UCSD ACQUISITIONS DEPARTMENT POLICY REGARDING TRIALS OF ELECTRONIC RESOURCES

In general, widely accessible trials should be discouraged, primarily due to setting faculty/student expectation that this resource will have uninterrupted access between trial and licensing/purchase.  With few exceptions, trialed resources should be limited in scope to the librarian and selected individual faculty for evaluative purposes.  In this case, for ease of control, the resource should be accessed by user name and password, and the trial can be requested and managed by the bibliographer.  You should, however, send an email to Electronic Resources Unit in Acquisitions (electroniclib@ucsd.edu) telling us that you have set up a trial of X resource for X period of time, in the event that we receive questions from users through the electroniclib account.  It is not UCSD´s normal practice to distribute our IP list to a vendor to set up a trial.  Some vendors with whom we have subscribed electronic resources may opt to make a trial resource available to our entire IP range (e.g. Ebsco).  If the trial needs wider exposure (and will likely require IP access and a license), the trial information should be forwarded to electroniclib for implementation, the distribution of current IP´s and trial date monitoring.  A selector should not send IP addresses for UCSD or any other UC campus to a vendor for a trial.  If CDL is running a trial on a resource, CDL staff will supply those IP addresses if that is part of the trial.  CDL will notify campuses through existing channels of the availability of the trial and assess user feedback.  These are not monitored by the Acquisitions Department.
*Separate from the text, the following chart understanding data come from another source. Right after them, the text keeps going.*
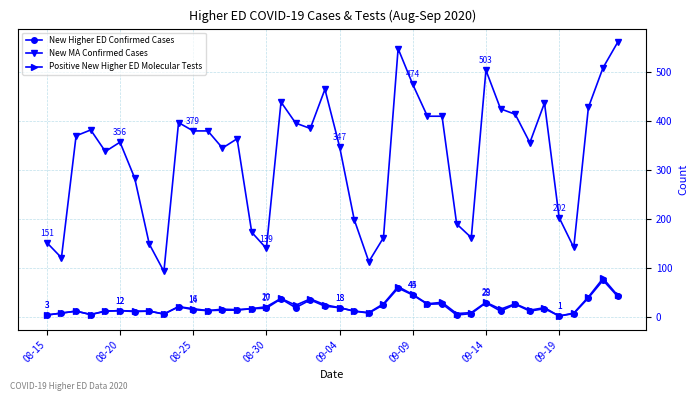

True or false: Positive New Higher ED Molecular Tests has more than 0 points higher than both neighbors.

True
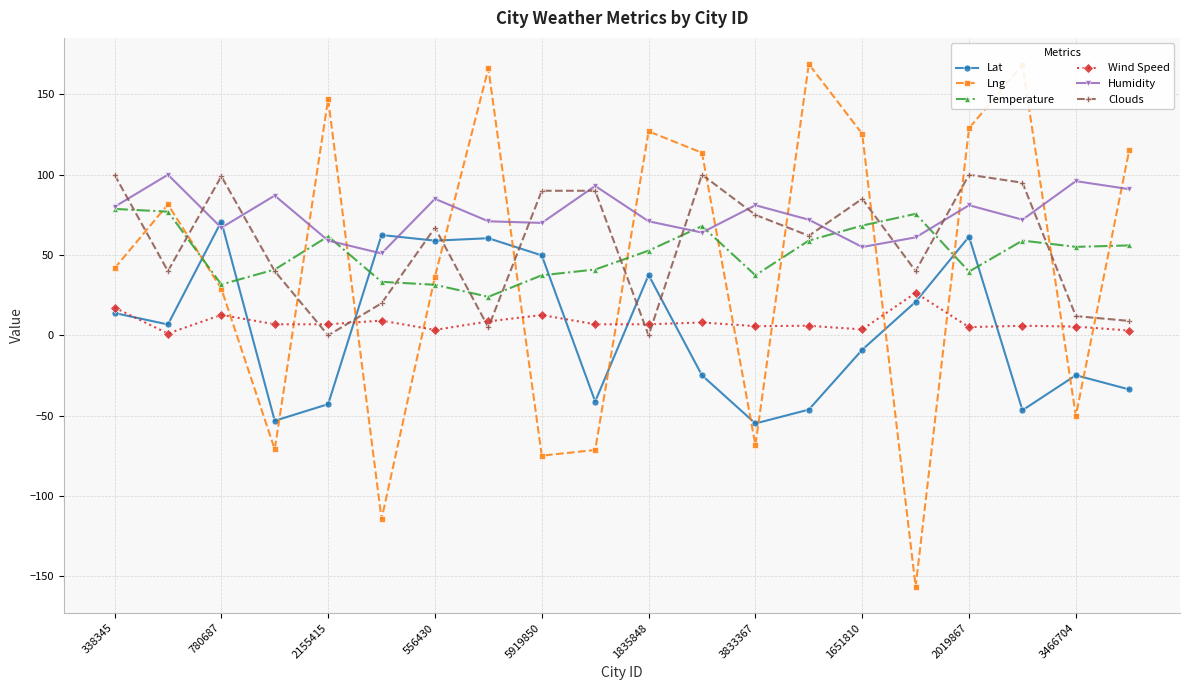

True or false: Wind Speed and Lng intersect in this chart.

True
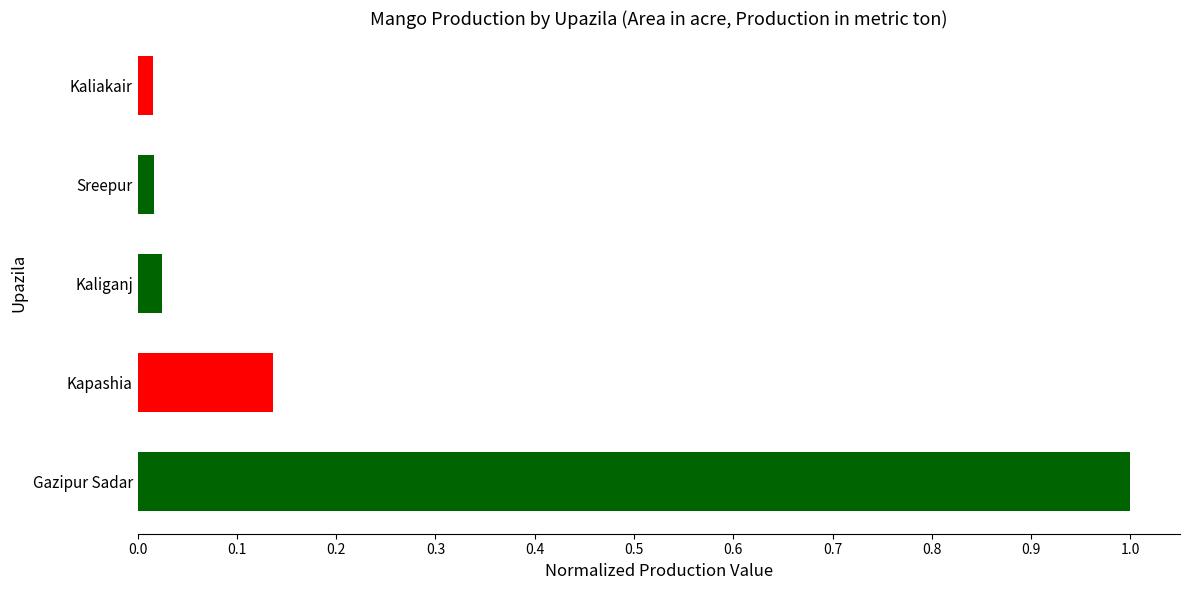

What is the difference between the values at Kapashia and Gazipur Sadar?

0.9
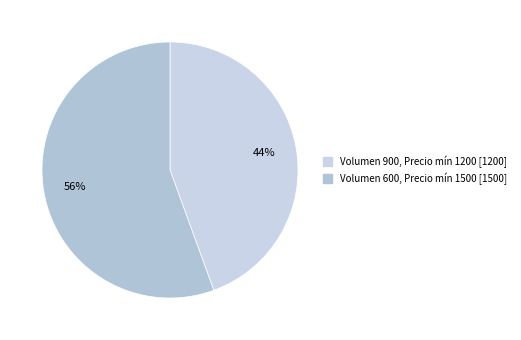

How many slices are in this pie chart?

2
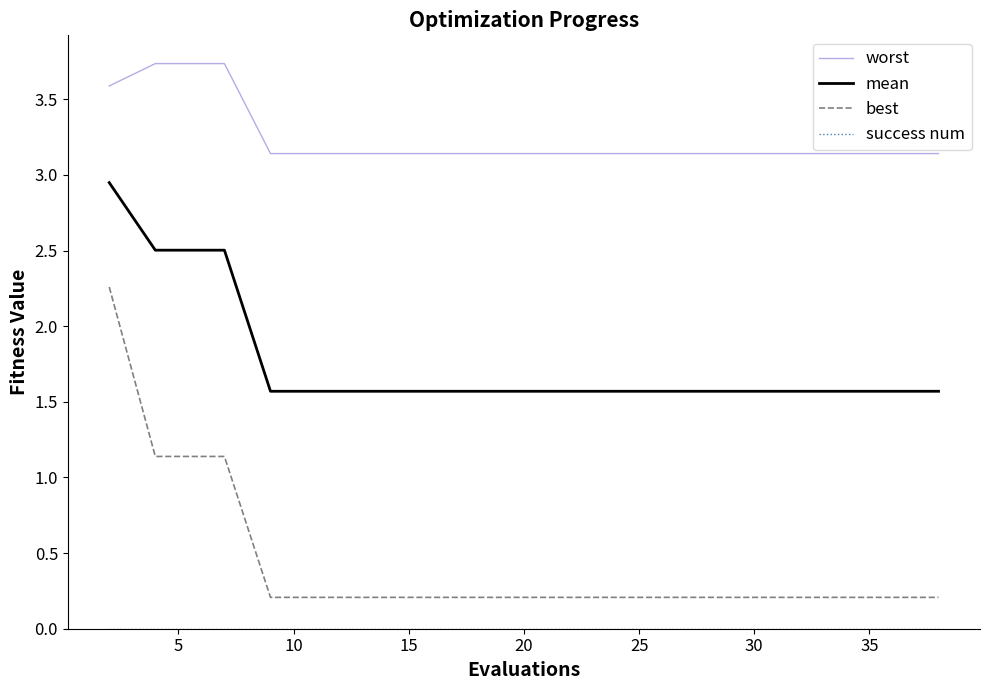

What is the difference between the maximum and minimum values in the worst series?

0.6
If trial access requires a signed license, that license should be submitted to electroniclib as soon as possible, so that appropriate approvals are in place before the trial begins.  Any changes in the terms or conditions of these licenses will not be negotiated until a decision to purchase is finalized.  Part of the evaluation process is to assess the usability of a resource and identify technical obstacles that would present barriers to licensing or other licensing issues that would prevent us from acquiring the resource.  These issues need to be resolved with the vendor before licensing can proceed.  The E–Resources Unit is unable to provide much technical or user support in a trial, other than to report access problems to a vendor.